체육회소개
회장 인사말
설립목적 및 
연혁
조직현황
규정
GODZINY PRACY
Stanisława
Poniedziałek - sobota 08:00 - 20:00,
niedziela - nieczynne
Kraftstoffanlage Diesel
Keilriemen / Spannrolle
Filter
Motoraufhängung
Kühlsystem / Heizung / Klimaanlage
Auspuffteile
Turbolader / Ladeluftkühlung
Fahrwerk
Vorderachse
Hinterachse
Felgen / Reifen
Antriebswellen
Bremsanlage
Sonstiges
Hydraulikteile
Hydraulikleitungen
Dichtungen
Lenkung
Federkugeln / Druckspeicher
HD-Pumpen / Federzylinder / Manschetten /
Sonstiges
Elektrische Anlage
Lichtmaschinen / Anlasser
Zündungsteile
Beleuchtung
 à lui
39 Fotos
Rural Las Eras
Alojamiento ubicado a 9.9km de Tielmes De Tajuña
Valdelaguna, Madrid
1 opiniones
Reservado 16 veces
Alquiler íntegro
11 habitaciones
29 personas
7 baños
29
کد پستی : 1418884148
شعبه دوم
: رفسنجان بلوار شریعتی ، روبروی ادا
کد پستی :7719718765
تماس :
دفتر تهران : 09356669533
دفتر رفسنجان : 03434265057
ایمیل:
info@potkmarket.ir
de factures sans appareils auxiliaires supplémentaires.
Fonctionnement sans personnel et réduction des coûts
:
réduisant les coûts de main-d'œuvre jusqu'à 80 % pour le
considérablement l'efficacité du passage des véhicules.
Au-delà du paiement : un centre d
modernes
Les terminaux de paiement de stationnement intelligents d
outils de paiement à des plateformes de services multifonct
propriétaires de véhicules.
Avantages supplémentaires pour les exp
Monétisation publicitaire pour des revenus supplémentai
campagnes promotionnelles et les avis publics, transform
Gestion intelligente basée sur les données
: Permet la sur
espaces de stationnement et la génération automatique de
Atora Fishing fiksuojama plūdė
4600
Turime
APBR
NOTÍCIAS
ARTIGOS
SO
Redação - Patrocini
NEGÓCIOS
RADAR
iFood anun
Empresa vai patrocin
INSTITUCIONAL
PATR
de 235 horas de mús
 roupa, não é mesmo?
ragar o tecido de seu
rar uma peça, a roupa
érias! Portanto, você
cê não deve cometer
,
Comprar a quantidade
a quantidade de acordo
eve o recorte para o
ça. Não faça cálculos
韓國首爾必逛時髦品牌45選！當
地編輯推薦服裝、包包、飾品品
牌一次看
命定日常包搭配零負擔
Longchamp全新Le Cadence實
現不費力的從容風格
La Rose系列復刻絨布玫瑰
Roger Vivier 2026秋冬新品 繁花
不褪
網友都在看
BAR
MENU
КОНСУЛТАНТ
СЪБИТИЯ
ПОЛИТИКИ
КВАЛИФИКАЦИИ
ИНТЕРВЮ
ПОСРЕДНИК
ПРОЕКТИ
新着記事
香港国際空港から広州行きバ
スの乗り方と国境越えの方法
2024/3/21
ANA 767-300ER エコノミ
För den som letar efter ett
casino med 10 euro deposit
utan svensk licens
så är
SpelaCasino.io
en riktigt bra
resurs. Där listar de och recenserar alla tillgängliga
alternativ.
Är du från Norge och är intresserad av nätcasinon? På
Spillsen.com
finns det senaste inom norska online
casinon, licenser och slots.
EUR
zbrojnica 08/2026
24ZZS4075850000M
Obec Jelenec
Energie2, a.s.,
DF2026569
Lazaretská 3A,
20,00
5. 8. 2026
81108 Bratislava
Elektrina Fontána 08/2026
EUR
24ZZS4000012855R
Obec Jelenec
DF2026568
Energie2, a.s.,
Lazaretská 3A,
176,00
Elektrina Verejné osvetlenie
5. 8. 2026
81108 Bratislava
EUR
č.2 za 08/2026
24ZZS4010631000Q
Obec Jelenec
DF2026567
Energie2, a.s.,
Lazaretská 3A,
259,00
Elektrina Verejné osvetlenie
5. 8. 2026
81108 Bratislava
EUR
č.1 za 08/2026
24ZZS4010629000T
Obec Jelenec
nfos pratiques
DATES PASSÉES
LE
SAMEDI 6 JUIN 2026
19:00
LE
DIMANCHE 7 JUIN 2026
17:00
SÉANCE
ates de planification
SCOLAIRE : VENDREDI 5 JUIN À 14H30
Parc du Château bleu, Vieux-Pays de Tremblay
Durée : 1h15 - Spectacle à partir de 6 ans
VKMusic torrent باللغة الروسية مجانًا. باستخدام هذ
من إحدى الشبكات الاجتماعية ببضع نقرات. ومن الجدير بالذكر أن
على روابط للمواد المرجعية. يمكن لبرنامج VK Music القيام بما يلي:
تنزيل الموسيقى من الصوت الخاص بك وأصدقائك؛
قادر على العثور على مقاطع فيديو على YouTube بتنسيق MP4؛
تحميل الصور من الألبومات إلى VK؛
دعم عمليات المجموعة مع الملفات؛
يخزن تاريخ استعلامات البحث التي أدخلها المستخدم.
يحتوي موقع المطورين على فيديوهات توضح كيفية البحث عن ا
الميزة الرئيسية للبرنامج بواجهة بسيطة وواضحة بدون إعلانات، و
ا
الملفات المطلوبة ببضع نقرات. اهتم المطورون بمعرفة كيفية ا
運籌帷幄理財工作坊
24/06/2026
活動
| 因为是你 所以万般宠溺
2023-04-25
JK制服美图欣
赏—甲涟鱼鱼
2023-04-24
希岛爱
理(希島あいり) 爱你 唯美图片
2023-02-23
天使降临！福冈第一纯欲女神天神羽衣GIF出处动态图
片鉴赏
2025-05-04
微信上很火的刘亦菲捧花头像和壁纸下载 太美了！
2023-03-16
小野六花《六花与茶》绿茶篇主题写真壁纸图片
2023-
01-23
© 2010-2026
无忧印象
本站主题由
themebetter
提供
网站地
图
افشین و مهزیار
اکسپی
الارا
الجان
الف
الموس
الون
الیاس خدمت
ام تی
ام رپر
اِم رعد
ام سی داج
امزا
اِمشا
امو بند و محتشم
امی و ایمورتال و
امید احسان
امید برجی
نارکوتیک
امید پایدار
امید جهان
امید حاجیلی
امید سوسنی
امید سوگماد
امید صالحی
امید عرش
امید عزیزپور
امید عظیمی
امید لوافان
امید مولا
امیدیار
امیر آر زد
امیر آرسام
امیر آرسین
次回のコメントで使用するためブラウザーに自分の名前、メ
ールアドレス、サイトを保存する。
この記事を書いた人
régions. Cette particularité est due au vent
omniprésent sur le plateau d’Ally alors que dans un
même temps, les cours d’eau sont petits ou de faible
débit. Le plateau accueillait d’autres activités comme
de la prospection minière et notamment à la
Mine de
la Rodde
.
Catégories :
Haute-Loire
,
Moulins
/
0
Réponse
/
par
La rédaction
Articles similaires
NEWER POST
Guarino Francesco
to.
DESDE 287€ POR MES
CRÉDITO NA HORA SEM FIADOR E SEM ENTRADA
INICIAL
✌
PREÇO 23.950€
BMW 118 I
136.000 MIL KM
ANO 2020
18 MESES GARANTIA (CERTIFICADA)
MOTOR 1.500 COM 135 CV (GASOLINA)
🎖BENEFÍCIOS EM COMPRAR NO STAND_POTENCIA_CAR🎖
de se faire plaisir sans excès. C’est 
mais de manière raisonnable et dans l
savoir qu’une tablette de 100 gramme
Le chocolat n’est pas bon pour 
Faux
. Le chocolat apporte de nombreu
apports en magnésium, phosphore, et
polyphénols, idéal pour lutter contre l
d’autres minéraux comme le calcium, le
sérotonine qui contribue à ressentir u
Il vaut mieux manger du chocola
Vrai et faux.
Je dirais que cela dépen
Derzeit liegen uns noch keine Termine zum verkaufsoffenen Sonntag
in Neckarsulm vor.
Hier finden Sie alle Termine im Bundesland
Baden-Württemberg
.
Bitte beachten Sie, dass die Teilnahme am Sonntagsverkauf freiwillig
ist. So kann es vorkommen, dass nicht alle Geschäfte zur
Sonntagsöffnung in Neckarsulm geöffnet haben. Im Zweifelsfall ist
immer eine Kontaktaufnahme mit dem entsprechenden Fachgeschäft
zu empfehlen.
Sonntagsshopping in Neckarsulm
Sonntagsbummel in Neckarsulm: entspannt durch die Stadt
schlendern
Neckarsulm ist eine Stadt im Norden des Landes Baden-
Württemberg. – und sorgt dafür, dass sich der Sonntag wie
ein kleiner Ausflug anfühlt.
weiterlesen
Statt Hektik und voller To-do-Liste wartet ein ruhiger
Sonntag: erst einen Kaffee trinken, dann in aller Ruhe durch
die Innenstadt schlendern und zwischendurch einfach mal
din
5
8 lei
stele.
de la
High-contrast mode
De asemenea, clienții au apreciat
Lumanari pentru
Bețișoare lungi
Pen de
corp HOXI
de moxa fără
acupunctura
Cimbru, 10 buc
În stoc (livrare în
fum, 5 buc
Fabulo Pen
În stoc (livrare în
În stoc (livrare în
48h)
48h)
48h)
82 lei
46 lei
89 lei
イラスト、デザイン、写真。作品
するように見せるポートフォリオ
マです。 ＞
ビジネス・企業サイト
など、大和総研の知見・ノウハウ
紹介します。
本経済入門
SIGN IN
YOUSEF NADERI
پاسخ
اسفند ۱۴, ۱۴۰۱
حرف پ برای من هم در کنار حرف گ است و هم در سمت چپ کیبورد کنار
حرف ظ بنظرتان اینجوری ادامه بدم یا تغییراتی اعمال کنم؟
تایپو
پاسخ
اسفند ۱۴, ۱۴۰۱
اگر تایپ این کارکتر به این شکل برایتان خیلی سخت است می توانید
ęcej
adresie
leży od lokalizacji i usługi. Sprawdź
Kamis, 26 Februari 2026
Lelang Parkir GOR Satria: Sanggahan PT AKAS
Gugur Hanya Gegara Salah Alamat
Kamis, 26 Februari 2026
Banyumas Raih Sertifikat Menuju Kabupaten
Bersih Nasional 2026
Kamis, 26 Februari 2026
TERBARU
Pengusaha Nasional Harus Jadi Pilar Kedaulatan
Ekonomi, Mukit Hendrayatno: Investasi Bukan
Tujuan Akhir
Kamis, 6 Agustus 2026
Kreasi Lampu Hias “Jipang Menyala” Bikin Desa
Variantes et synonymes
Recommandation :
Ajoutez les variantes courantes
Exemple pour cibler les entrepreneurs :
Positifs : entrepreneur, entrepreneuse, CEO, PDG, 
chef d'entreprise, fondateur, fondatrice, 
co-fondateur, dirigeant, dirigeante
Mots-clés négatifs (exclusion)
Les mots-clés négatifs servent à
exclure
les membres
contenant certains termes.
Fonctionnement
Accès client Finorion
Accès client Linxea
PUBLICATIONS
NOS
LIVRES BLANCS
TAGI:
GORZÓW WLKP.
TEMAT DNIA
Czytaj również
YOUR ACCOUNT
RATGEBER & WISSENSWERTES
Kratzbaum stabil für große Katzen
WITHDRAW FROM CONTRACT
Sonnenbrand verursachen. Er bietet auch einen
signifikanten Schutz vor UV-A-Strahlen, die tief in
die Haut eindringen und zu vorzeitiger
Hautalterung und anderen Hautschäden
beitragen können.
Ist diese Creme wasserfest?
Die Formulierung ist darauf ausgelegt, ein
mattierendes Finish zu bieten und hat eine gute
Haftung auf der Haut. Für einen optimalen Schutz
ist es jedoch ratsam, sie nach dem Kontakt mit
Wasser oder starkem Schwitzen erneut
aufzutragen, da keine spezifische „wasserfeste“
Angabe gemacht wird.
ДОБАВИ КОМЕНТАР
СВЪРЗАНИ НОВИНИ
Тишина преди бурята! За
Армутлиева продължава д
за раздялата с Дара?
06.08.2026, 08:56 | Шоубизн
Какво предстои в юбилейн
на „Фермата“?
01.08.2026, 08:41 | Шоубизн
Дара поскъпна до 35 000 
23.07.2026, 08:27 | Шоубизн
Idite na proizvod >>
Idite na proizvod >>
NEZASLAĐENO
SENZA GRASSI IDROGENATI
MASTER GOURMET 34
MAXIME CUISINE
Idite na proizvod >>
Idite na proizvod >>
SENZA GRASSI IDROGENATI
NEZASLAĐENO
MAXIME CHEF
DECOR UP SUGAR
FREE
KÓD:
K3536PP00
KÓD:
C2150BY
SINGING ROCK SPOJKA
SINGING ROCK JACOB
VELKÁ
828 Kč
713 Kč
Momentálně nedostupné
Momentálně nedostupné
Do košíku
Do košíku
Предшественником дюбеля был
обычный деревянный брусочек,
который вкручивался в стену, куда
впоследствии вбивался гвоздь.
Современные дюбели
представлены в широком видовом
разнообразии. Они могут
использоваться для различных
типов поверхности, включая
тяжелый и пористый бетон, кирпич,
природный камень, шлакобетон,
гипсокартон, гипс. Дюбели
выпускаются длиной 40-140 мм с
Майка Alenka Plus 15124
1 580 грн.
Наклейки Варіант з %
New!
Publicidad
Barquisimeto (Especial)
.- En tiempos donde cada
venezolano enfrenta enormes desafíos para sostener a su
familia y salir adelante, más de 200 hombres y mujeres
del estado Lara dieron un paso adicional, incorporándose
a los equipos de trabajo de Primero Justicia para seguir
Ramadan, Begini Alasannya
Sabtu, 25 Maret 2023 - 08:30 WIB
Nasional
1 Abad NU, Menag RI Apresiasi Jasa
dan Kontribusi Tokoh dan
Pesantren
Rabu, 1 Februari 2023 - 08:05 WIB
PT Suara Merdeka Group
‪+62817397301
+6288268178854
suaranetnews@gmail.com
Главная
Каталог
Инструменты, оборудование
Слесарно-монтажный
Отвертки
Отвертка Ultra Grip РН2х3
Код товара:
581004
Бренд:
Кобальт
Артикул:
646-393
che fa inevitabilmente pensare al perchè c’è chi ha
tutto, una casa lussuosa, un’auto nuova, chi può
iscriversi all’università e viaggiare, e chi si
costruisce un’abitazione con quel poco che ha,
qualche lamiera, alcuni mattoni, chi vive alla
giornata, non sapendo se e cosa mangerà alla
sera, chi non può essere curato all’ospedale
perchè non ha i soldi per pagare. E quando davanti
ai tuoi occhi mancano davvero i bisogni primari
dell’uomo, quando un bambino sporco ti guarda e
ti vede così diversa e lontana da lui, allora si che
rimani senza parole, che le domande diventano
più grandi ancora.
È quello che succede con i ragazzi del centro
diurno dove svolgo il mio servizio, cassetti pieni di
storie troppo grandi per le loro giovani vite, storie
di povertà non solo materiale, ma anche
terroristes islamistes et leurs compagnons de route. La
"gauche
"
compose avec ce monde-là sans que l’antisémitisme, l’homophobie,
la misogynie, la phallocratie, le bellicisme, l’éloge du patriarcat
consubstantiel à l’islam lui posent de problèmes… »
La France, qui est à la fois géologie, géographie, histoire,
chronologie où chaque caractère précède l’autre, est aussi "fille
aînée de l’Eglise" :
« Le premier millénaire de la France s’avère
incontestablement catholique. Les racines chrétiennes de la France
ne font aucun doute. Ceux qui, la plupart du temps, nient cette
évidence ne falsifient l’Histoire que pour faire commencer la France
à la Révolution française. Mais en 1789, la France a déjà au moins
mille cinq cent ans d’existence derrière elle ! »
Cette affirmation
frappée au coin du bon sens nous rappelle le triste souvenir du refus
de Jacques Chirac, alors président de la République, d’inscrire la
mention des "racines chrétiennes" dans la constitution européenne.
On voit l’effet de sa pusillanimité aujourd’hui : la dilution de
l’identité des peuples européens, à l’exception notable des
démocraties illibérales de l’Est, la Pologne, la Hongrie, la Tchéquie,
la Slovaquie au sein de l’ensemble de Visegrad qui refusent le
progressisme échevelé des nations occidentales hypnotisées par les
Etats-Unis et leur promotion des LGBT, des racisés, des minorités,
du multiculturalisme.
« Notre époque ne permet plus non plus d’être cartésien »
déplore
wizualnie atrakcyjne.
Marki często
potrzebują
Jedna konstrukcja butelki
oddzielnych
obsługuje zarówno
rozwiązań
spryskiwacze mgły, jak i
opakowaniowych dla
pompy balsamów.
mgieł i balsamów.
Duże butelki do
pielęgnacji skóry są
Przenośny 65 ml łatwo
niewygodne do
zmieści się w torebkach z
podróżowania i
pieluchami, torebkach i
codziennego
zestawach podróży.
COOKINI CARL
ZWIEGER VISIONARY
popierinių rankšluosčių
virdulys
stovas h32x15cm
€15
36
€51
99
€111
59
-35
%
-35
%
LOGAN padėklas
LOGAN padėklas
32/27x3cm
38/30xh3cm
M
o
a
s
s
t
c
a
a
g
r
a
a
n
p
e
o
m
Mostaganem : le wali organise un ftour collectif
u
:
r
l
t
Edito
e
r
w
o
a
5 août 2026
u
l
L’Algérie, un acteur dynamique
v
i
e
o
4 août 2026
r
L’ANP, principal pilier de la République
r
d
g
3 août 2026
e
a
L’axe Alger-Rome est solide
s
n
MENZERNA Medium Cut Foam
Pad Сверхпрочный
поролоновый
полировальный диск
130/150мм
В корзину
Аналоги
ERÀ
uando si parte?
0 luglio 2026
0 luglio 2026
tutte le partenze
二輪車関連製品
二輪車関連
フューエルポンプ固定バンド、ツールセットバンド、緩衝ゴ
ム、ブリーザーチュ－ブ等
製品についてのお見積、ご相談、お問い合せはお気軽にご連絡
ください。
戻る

**What needs to be done:**
Write out the data from its first line through the line containing "en riktigt bra", including both of those lines, with nothing altered.

**Output:**
체육회소개
회장 인사말
설립목적 및 
연혁
조직현황
규정
GODZINY PRACY
Stanisława
Poniedziałek - sobota 08:00 - 20:00,
niedziela - nieczynne
Kraftstoffanlage Diesel
Keilriemen / Spannrolle
Filter
Motoraufhängung
Kühlsystem / Heizung / Klimaanlage
Auspuffteile
Turbolader / Ladeluftkühlung
Fahrwerk
Vorderachse
Hinterachse
Felgen / Reifen
Antriebswellen
Bremsanlage
Sonstiges
Hydraulikteile
Hydraulikleitungen
Dichtungen
Lenkung
Federkugeln / Druckspeicher
HD-Pumpen / Federzylinder / Manschetten /
Sonstiges
Elektrische Anlage
Lichtmaschinen / Anlasser
Zündungsteile
Beleuchtung
 à lui
39 Fotos
Rural Las Eras
Alojamiento ubicado a 9.9km de Tielmes De Tajuña
Valdelaguna, Madrid
1 opiniones
Reservado 16 veces
Alquiler íntegro
11 habitaciones
29 personas
7 baños
29
کد پستی : 1418884148
شعبه دوم
: رفسنجان بلوار شریعتی ، روبروی ادا
کد پستی :7719718765
تماس :
دفتر تهران : 09356669533
دفتر رفسنجان : 03434265057
ایمیل:
info@potkmarket.ir
de factures sans appareils auxiliaires supplémentaires.
Fonctionnement sans personnel et réduction des coûts
:
réduisant les coûts de main-d'œuvre jusqu'à 80 % pour le
considérablement l'efficacité du passage des véhicules.
Au-delà du paiement : un centre d
modernes
Les terminaux de paiement de stationnement intelligents d
outils de paiement à des plateformes de services multifonct
propriétaires de véhicules.
Avantages supplémentaires pour les exp
Monétisation publicitaire pour des revenus supplémentai
campagnes promotionnelles et les avis publics, transform
Gestion intelligente basée sur les données
: Permet la sur
espaces de stationnement et la génération automatique de
Atora Fishing fiksuojama plūdė
4600
Turime
APBR
NOTÍCIAS
ARTIGOS
SO
Redação - Patrocini
NEGÓCIOS
RADAR
iFood anun
Empresa vai patrocin
INSTITUCIONAL
PATR
de 235 horas de mús
 roupa, não é mesmo?
ragar o tecido de seu
rar uma peça, a roupa
érias! Portanto, você
cê não deve cometer
,
Comprar a quantidade
a quantidade de acordo
eve o recorte para o
ça. Não faça cálculos
韓國首爾必逛時髦品牌45選！當
地編輯推薦服裝、包包、飾品品
牌一次看
命定日常包搭配零負擔
Longchamp全新Le Cadence實
現不費力的從容風格
La Rose系列復刻絨布玫瑰
Roger Vivier 2026秋冬新品 繁花
不褪
網友都在看
BAR
MENU
КОНСУЛТАНТ
СЪБИТИЯ
ПОЛИТИКИ
КВАЛИФИКАЦИИ
ИНТЕРВЮ
ПОСРЕДНИК
ПРОЕКТИ
新着記事
香港国際空港から広州行きバ
スの乗り方と国境越えの方法
2024/3/21
ANA 767-300ER エコノミ
För den som letar efter ett
casino med 10 euro deposit
utan svensk licens
så är
SpelaCasino.io
en riktigt bra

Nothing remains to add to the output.